Coal port projects like Surrey’s unnecessary, report says

SURREY/DELTA – An oversupply in thermal coal in the Pacific Northwest makes expansion plans for B.C. coal ports unnecessary, according to a report from a U.S. energy think tank.

"The global market, in short, is in a state of oversupply," wrote Tom Sanzillo, director of finance for the Institute for Energy Economics and Financial Analysis and author of the report.

The current market price for thermal coal (energy-making coal) has fallen in value by 50 per cent to roughly $60 a tonne from a peak of $132 a tonne in mid-2011. Sanzillo said this creates "severe headwinds" for coal port proposals in Washington State and B.C. In 2012, the peak year for U.S. coal exports, ports in B.C. handled coal primarily from Canadian mines in addition to some from U.S. exporters.

Since then, B.C. ports have pressed forward with ambitious port expansion plans, including a $255-million, multi-year expansion effort by federally owned Ridley Terminals in Prince Rupert to export 25 million tonnes of thermal coal a year by the end of 2015.

But on Sunday, the terminal operator announced plans to put that expansion on hold for up to five years due to an export target of just 18 million tonnes by the end of this year. In northeastern B.C., coal mining firms have either closed or suspended operations over the past 20 months due to depressed commodity prices.

"The Ridley terminal has seen a 37 per cent year-over-year decrease in throughput through September 2014, with losses accelerating over the past several months, as some of the port’s chief customers have shuttered their mines due to collapsing international coal prices," said Sanzillo, adding similar plans in Surrey could be postponed.

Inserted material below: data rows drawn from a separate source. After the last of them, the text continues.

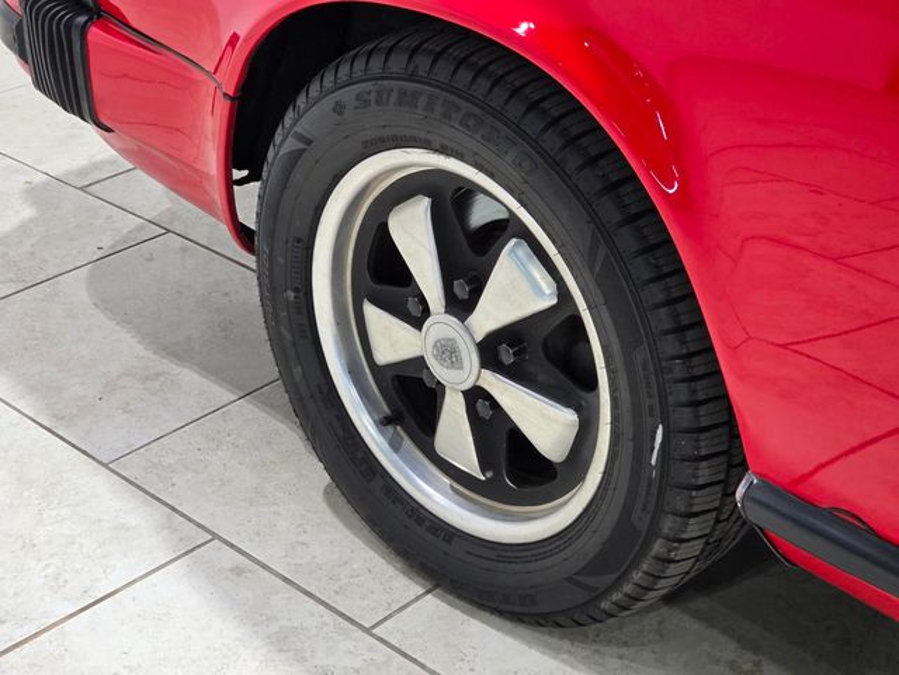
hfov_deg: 28.2
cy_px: 338
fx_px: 1792
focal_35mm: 69
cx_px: 450
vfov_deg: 21.3
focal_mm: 7.9
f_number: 2.4
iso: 320
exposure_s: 1/120
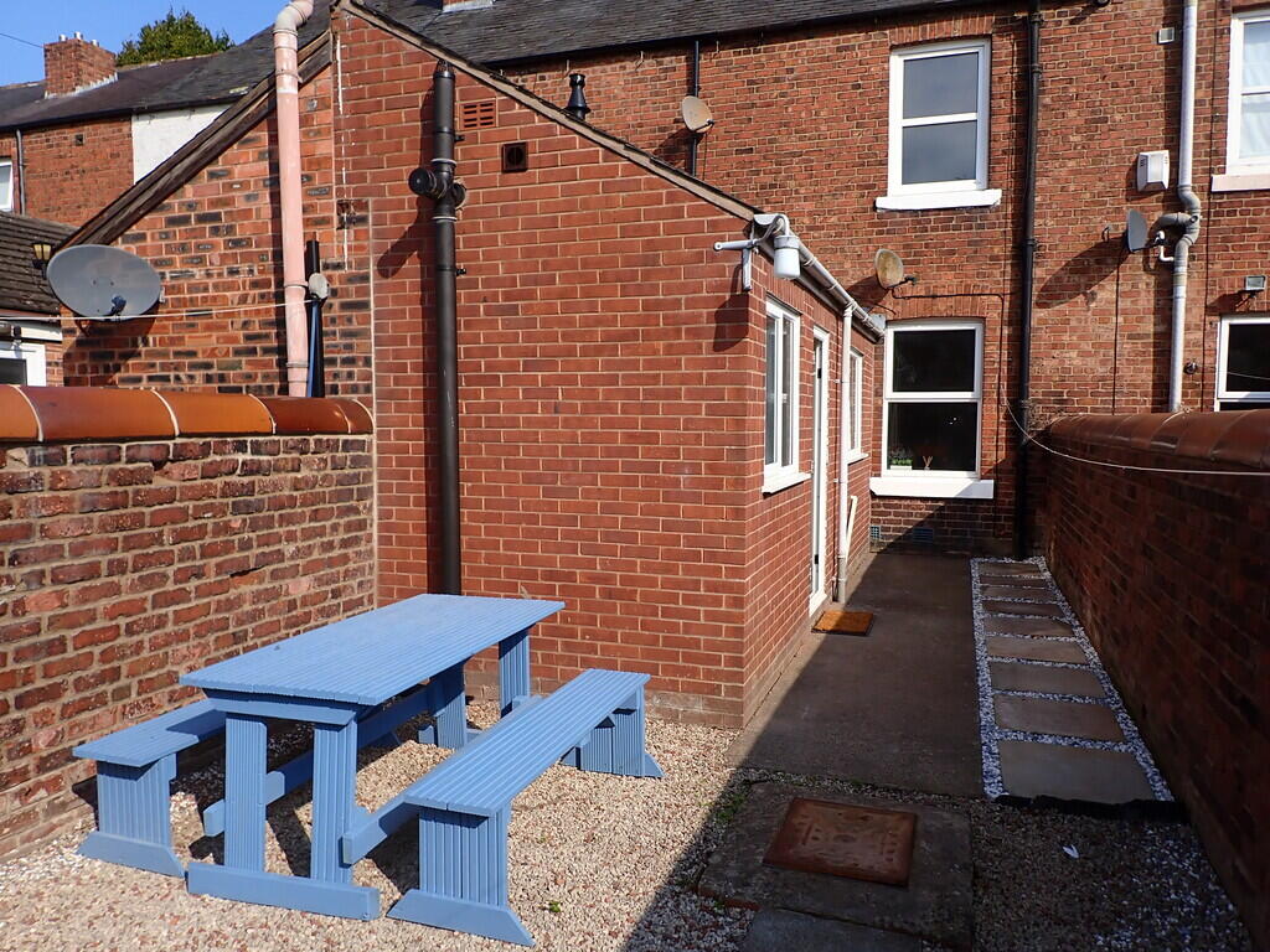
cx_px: 635
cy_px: 476
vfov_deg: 54.9
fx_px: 917
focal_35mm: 25
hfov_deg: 69.4
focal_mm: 4.5
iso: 100
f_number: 8
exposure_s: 1/200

Fraser Surrey Docks received approval from Port Metro Vancouver in August to build a $15-million coal transfer facility that would export four million tonnes of U.S. thermal coal to Asia annually. Sanzillo noted that in addition to market uncertainty about the ability of U.S. coal producers to supply throughput, the terminal has encountered stiff opposition from residents over health and environmental concerns.

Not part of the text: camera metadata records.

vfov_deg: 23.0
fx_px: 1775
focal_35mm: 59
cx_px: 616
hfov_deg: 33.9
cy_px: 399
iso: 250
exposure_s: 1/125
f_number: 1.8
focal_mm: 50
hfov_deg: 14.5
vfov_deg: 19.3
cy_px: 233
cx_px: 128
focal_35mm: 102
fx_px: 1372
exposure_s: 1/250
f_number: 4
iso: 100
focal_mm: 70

Denis Horgan, vice president and general manager of Westshore Terminals in Delta, said the global economy is in a state of a "commodities super cycle," where a demand from emerging energy markets a few years ago has created an oversupply problem.

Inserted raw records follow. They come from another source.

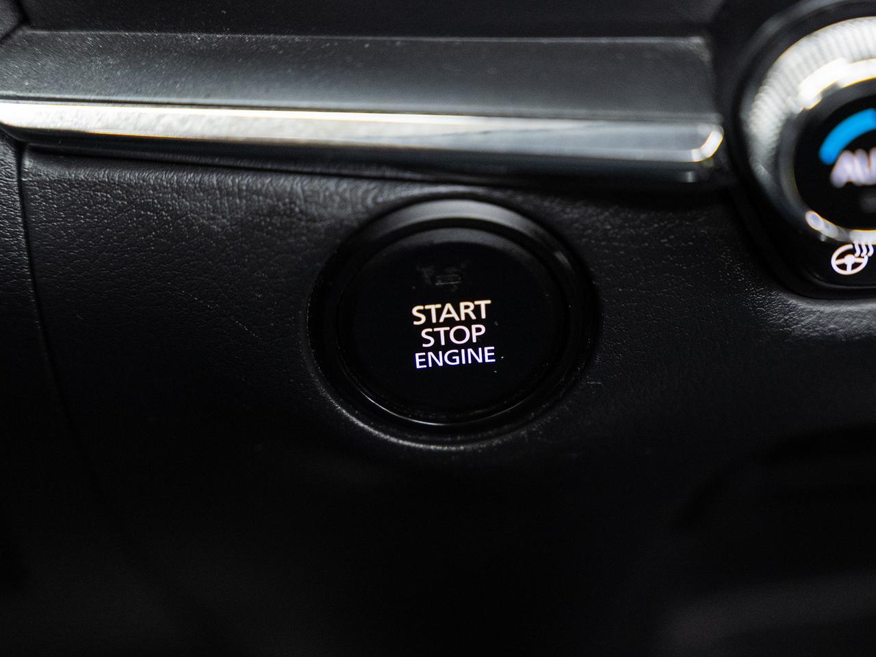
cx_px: 518
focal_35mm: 84
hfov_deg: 23.1
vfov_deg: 17.5
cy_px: 344
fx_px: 2138
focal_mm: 63.4
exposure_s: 1/40
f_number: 3.5
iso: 1000
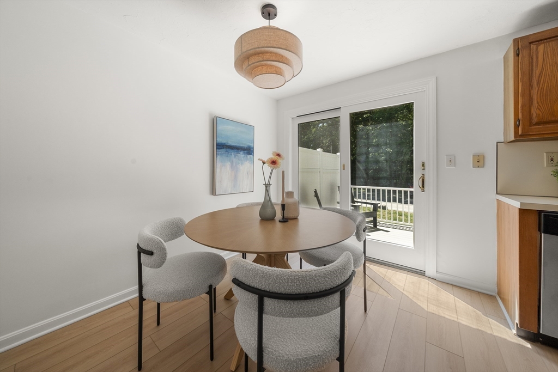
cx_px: 279
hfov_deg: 112.6
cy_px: 186
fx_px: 186
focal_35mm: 12
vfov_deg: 90.0
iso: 320
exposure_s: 1/30
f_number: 8
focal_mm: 12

"All commodities are down right now but there’s been cycles before and there will be cycles again," he said.

Westshore Terminals on Roberts Bank shipped a record 31.2 million tonnes of coal last year and is on pace to ship 32 million tonnes this year. Roughly 60 per cent of their export is metallurgical (steelmaking) coal, while thermal coal makes up the balance.

Horgan noted the global oversupply is being affected by low-cost exporters in Australia. There are currently three terminal operators in Newcastle exporting up to 200 million tonnes of thermal coal annually, with a fourth terminal being contemplated that could increase capacity by another 120 million tonnes.

But Horgan said despite the low prices, demand for thermal coal in Asian markets continues.

"There’s three and a half billion people in the world with little or no electricity and their best shot in the near term is coal-fired generation. In the longer term, of course, there’ll probably be a more of a move away from coal to renewables or to nuclear."

Horgan said that shift probably won’t happen for 30 or 40 years.

"I think coal has been pronounced dead a number of times before and it has defied expectations, in fact it’s been expanding dramatically the last few years."

Horgan said Peabody Energy, the world’s largest private coal shipper, is still shipping record volumes and is lobbying to develop a new terminal through Cherry Point in Washington State.

Fraser Surrey Docks did not respond to requests for comment.

[Editor’s note – The newspaper version of this story indicated Peabody Energy is shipping record volumes of coal through Cherry Point. In fact, they are shipping through Pacific Terminal in Bellingham, but does not yet have a terminal in Cherry Point. As well, Westshore Terminals have revised their numbers of exported coal in 2013 down to 30.1 million tonnes (from 31.2 million) and expect to export in excess of 31 million tonnes (not 32 million tonnes) this year.]